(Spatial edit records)
****************
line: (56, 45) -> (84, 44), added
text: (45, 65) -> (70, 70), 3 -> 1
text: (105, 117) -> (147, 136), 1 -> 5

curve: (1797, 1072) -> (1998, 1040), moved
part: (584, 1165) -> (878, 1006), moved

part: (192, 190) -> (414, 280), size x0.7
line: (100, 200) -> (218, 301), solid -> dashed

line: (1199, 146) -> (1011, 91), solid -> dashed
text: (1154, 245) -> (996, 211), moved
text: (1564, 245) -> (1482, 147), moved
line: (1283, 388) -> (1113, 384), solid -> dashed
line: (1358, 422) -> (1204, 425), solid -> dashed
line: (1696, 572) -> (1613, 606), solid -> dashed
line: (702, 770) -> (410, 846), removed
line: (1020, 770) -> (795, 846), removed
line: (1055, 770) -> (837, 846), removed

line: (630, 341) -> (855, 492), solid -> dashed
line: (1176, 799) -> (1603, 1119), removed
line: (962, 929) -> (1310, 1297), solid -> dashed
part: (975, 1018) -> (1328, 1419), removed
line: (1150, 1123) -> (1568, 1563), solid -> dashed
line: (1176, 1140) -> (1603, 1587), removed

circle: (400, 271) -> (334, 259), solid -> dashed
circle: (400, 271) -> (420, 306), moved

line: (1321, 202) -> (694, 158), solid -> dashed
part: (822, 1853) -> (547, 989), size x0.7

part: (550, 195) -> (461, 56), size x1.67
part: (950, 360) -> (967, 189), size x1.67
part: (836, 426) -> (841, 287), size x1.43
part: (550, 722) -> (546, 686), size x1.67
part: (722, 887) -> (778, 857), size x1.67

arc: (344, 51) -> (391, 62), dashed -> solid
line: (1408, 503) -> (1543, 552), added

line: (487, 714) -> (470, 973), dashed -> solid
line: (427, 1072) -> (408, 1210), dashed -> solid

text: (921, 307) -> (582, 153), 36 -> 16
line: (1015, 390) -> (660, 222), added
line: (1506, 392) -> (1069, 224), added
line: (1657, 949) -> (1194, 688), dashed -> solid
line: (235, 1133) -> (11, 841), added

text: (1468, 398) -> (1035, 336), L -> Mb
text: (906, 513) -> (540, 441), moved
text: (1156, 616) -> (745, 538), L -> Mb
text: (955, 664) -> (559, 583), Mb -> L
****************
**TASK DIRECTIONS**
Up to and including the line with "line: (1358, 422)", repeat the entries exactly, beginning at their first line.

**REPLY**
line: (56, 45) -> (84, 44), added
text: (45, 65) -> (70, 70), 3 -> 1
text: (105, 117) -> (147, 136), 1 -> 5

curve: (1797, 1072) -> (1998, 1040), moved
part: (584, 1165) -> (878, 1006), moved

part: (192, 190) -> (414, 280), size x0.7
line: (100, 200) -> (218, 301), solid -> dashed

line: (1199, 146) -> (1011, 91), solid -> dashed
text: (1154, 245) -> (996, 211), moved
text: (1564, 245) -> (1482, 147), moved
line: (1283, 388) -> (1113, 384), solid -> dashed
line: (1358, 422) -> (1204, 425), solid -> dashed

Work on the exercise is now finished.